▶ **DESCRIPTION OF THE TASK**:
In the answer, give the entries below exactly, from the first line through the line with "pinky dip: (509, 554)", with every picture omitted.
[INPUT FOR THIS TASK Boundary: Start]
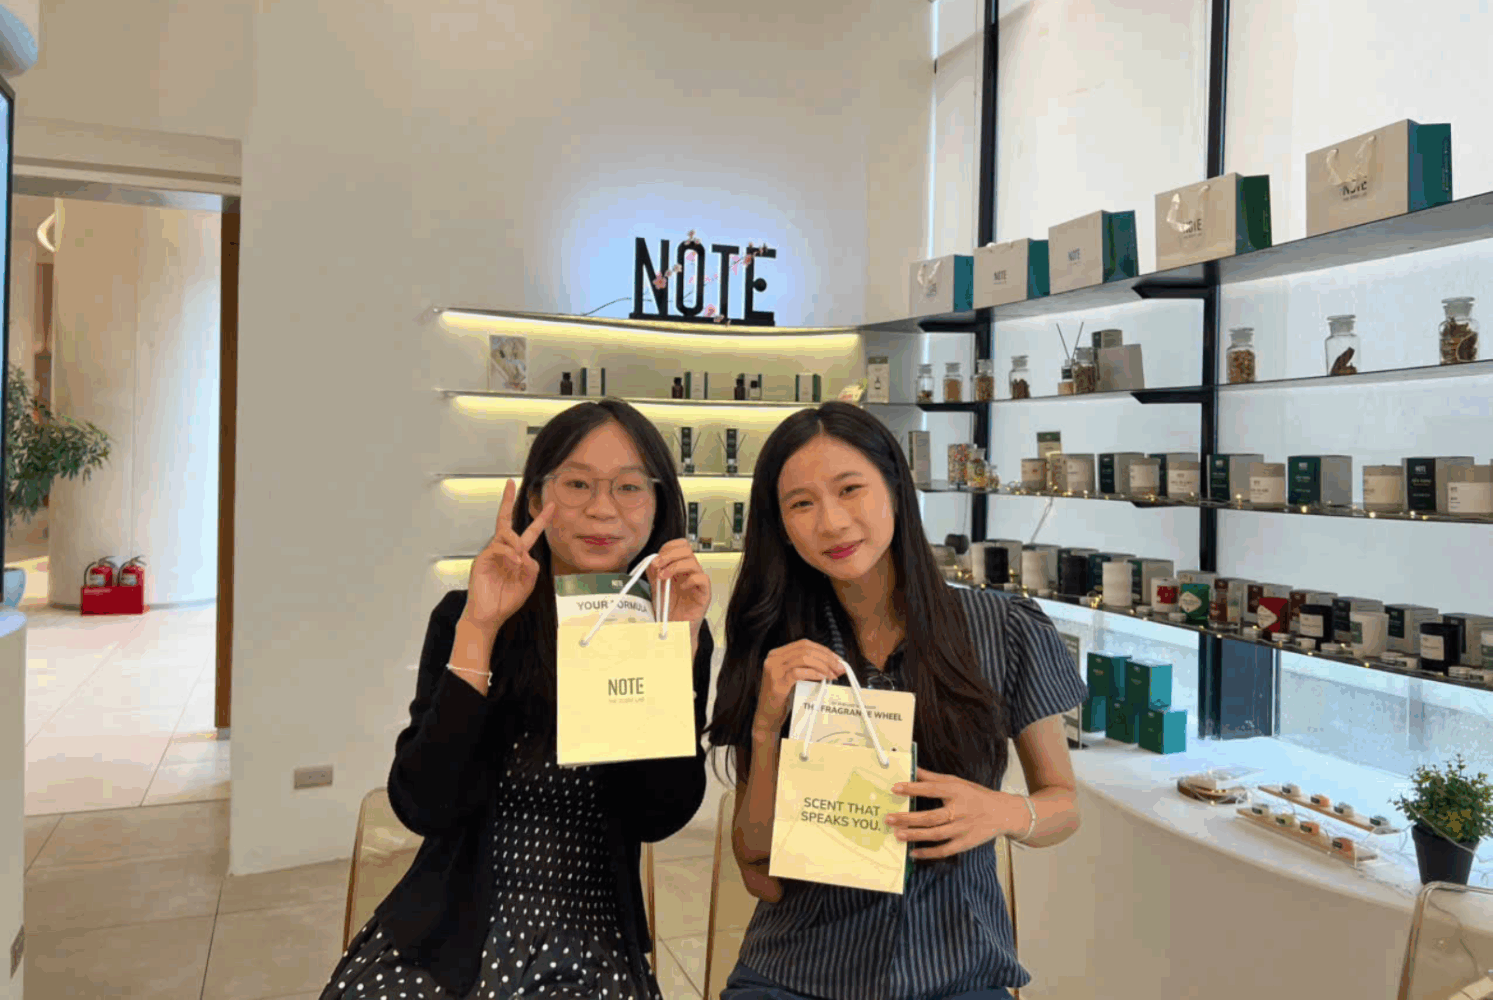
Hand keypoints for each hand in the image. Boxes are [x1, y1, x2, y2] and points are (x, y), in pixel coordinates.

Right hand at [462, 479, 555, 631]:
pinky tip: (514, 563)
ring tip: (519, 560)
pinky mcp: (482, 559)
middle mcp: (503, 550)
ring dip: (516, 544)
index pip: (529, 532)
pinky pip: (497, 548)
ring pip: (505, 534)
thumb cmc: (506, 600)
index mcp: (517, 555)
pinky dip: (509, 554)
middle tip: (511, 484)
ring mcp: (491, 553)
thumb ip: (532, 567)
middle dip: (507, 501)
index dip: (541, 519)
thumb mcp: (528, 583)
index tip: (552, 506)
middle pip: (505, 520)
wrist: (489, 615)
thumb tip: (525, 554)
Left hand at [645, 539, 710, 625]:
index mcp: (679, 567)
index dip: (668, 548)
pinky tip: (682, 587)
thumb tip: (652, 560)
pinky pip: (702, 578)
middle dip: (669, 554)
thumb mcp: (656, 588)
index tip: (656, 560)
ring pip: (693, 562)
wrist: (674, 630)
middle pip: (687, 549)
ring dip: (675, 566)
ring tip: (664, 577)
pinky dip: (690, 580)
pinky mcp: (704, 593)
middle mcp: (689, 572)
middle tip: (658, 565)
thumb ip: (654, 574)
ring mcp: (698, 581)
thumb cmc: (668, 610)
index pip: (679, 545)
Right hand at [753, 639, 844, 737]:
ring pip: (803, 658)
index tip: (837, 659)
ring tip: (833, 675)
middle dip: (826, 658)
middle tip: (840, 668)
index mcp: (777, 654)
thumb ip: (806, 667)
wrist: (768, 716)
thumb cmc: (784, 697)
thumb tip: (833, 664)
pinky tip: (823, 678)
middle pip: (805, 650)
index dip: (823, 650)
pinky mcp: (777, 683)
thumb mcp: (793, 677)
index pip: (804, 644)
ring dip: (823, 666)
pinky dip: (813, 673)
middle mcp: (773, 658)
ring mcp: (774, 670)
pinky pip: (798, 673)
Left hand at [885, 768, 1024, 859]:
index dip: (912, 788)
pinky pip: (945, 850)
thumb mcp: (957, 782)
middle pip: (931, 816)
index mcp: (956, 791)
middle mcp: (960, 810)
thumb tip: (913, 768)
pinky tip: (913, 852)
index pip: (931, 789)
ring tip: (897, 834)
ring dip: (915, 835)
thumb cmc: (976, 795)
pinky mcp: (966, 843)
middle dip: (908, 818)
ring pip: (936, 834)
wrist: (1002, 812)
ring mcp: (963, 828)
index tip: (895, 788)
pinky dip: (929, 853)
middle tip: (889, 818)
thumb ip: (933, 778)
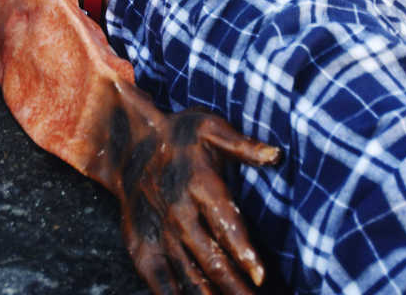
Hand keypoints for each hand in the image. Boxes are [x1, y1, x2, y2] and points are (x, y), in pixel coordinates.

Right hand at [92, 96, 279, 293]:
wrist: (128, 145)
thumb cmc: (178, 136)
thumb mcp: (209, 127)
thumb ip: (242, 145)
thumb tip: (277, 154)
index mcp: (199, 184)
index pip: (225, 223)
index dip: (244, 252)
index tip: (261, 275)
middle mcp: (179, 214)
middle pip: (211, 259)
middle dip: (236, 287)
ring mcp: (160, 234)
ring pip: (189, 276)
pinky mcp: (143, 248)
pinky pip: (161, 283)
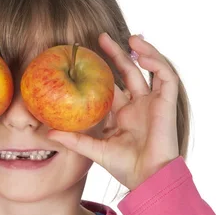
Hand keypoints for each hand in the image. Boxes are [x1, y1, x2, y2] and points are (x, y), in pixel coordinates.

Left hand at [46, 32, 179, 189]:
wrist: (148, 178)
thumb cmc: (125, 167)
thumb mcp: (94, 149)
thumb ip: (74, 139)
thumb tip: (48, 132)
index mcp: (122, 114)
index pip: (111, 85)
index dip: (101, 70)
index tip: (85, 56)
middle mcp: (138, 105)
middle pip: (129, 72)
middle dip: (117, 53)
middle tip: (101, 36)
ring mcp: (153, 103)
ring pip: (151, 69)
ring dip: (143, 51)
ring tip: (130, 37)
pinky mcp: (167, 103)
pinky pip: (166, 77)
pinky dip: (157, 62)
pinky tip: (144, 54)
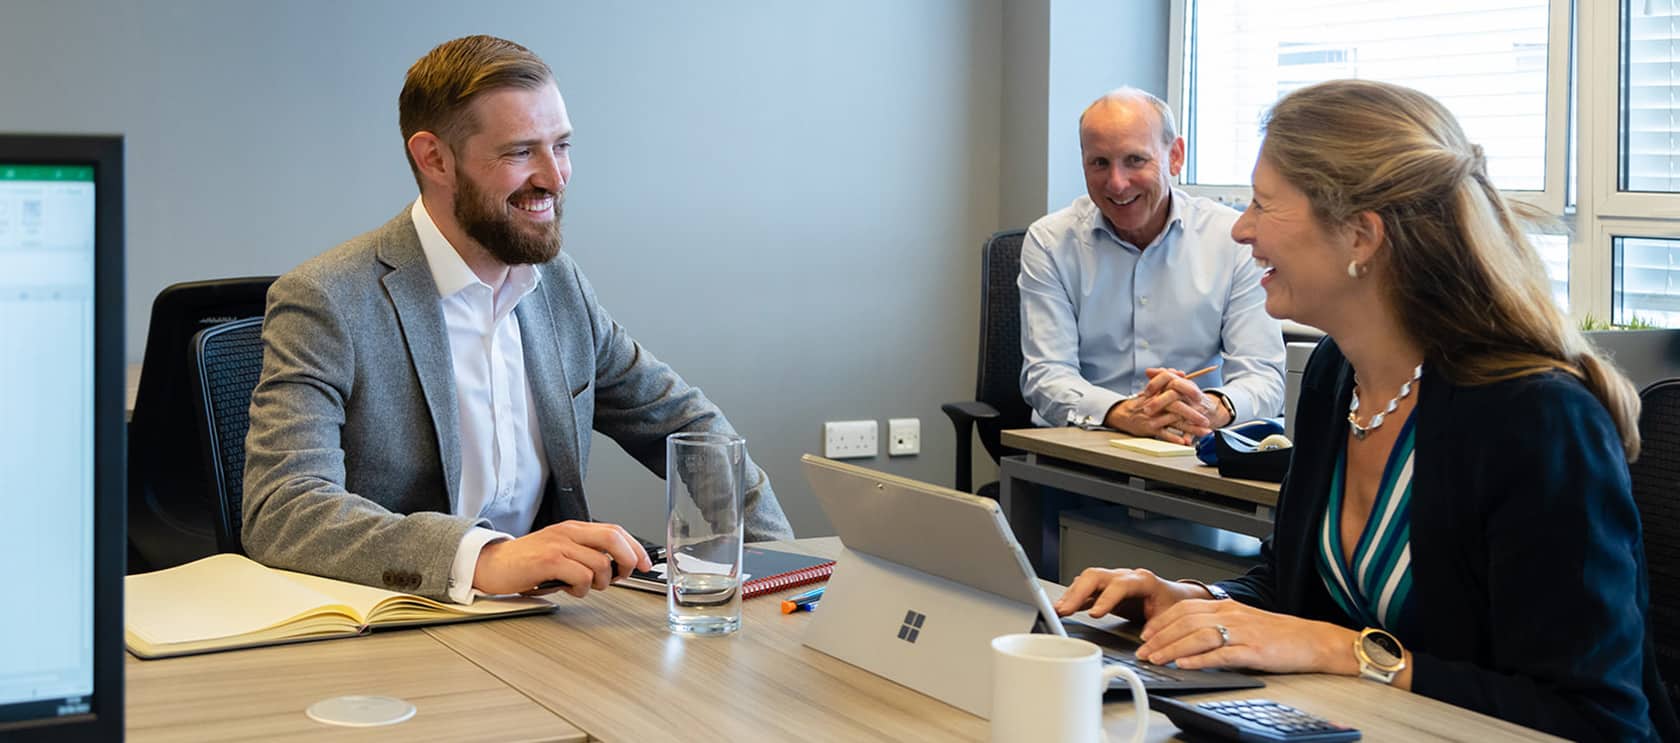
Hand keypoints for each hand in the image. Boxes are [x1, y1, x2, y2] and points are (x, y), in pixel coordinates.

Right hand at [472, 520, 652, 598]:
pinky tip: (569, 589)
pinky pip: (581, 576)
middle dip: (627, 560)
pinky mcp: (548, 560)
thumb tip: (617, 568)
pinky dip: (581, 588)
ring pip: (600, 563)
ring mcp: (558, 545)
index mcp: (574, 528)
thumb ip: (585, 554)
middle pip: (613, 539)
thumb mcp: (560, 551)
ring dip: (600, 583)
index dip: (634, 547)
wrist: (491, 564)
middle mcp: (568, 532)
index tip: (644, 564)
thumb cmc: (527, 562)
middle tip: (624, 576)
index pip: (615, 530)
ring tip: (585, 587)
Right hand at [1053, 567, 1210, 621]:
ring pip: (1087, 580)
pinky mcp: (1105, 589)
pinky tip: (1063, 608)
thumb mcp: (1171, 617)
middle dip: (1078, 592)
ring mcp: (1113, 580)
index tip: (1094, 614)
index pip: (1120, 585)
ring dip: (1071, 594)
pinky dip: (1073, 597)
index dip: (1106, 599)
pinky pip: (1085, 588)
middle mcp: (1125, 576)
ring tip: (1058, 610)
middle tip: (1065, 609)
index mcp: (1143, 581)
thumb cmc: (1173, 604)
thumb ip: (1159, 628)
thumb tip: (1145, 642)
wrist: (1176, 596)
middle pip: (1096, 576)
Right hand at [1103, 368, 1218, 443]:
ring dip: (1191, 429)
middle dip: (1193, 415)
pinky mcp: (1149, 428)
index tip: (1202, 399)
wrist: (1123, 414)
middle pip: (1178, 408)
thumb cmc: (1142, 402)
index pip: (1176, 391)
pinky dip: (1175, 438)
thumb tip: (1182, 372)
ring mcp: (1153, 417)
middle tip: (1206, 421)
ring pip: (1175, 423)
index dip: (1189, 394)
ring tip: (1204, 432)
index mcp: (1158, 393)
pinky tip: (1185, 441)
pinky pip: (1164, 434)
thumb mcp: (1153, 387)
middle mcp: (1156, 404)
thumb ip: (1167, 378)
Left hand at [1134, 597, 1359, 674]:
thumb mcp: (1244, 621)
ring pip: (1198, 636)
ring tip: (1155, 658)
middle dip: (1160, 636)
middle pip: (1186, 621)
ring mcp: (1242, 632)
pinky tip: (1184, 665)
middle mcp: (1232, 615)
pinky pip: (1221, 654)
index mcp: (1227, 606)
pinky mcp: (1253, 650)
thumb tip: (1189, 635)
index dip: (1161, 620)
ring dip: (1172, 648)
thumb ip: (1218, 624)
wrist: (1314, 640)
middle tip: (1142, 650)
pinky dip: (1199, 660)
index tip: (1145, 633)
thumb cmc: (1280, 634)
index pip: (1185, 608)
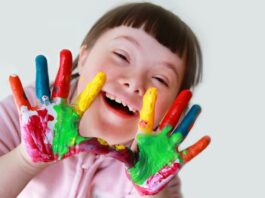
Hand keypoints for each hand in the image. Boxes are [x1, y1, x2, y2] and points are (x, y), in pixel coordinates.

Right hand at [9, 49, 134, 164]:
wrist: (44, 152)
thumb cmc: (63, 146)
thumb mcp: (81, 145)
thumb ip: (97, 145)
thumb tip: (122, 151)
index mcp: (73, 114)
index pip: (85, 99)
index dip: (93, 88)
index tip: (102, 75)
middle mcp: (59, 107)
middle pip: (62, 85)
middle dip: (64, 69)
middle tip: (66, 51)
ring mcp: (44, 109)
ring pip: (43, 88)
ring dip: (41, 74)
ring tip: (40, 57)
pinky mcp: (29, 115)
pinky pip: (22, 100)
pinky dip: (17, 90)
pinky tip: (13, 77)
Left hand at [127, 88, 210, 194]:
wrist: (145, 180)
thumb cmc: (135, 166)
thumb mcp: (127, 159)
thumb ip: (118, 154)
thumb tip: (100, 147)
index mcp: (146, 136)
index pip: (148, 118)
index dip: (150, 105)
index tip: (152, 90)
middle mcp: (160, 138)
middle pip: (171, 119)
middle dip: (179, 106)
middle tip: (187, 91)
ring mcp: (170, 148)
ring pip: (182, 131)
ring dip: (190, 120)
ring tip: (198, 107)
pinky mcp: (177, 160)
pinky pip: (190, 152)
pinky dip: (198, 147)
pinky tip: (207, 138)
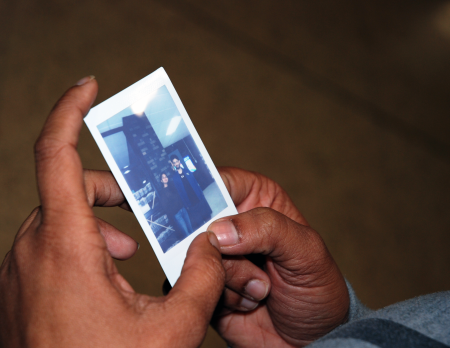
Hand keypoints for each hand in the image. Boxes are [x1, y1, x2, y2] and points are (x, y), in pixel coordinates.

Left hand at [0, 77, 225, 346]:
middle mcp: (28, 253)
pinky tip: (100, 282)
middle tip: (134, 206)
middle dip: (103, 190)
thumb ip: (203, 277)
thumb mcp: (173, 329)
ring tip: (126, 255)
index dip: (69, 110)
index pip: (55, 153)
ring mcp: (14, 276)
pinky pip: (39, 253)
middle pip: (63, 191)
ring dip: (90, 227)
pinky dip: (71, 251)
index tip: (88, 86)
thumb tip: (213, 243)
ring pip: (52, 224)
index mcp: (63, 247)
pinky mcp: (11, 296)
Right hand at [209, 168, 348, 346]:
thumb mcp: (305, 251)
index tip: (203, 211)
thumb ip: (267, 229)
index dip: (203, 191)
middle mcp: (232, 224)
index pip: (219, 180)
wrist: (308, 342)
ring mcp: (216, 255)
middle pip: (197, 218)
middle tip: (249, 260)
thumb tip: (219, 230)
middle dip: (221, 247)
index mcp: (256, 200)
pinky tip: (247, 302)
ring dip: (230, 277)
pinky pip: (194, 282)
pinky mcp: (205, 283)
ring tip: (260, 288)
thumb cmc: (317, 290)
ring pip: (196, 253)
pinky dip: (222, 296)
[INPUT FOR THIS TASK Boundary: End]
▶ **OUTPUT OF THE EXERCISE**:
Hand keypoints for each hand in the image. Boxes are [x1, y1, x2, y2] and points are (x, y), in pixel coordinates.

Right hand at [462, 479, 555, 631]:
pinky tip: (514, 563)
ring tip: (519, 560)
pinky mcp: (482, 559)
middle mcp: (503, 550)
ring dip: (516, 544)
index pip: (529, 532)
pinky pip: (497, 548)
ring pip: (505, 534)
thumb cmc: (506, 600)
index mcp: (517, 555)
pinky dip: (509, 554)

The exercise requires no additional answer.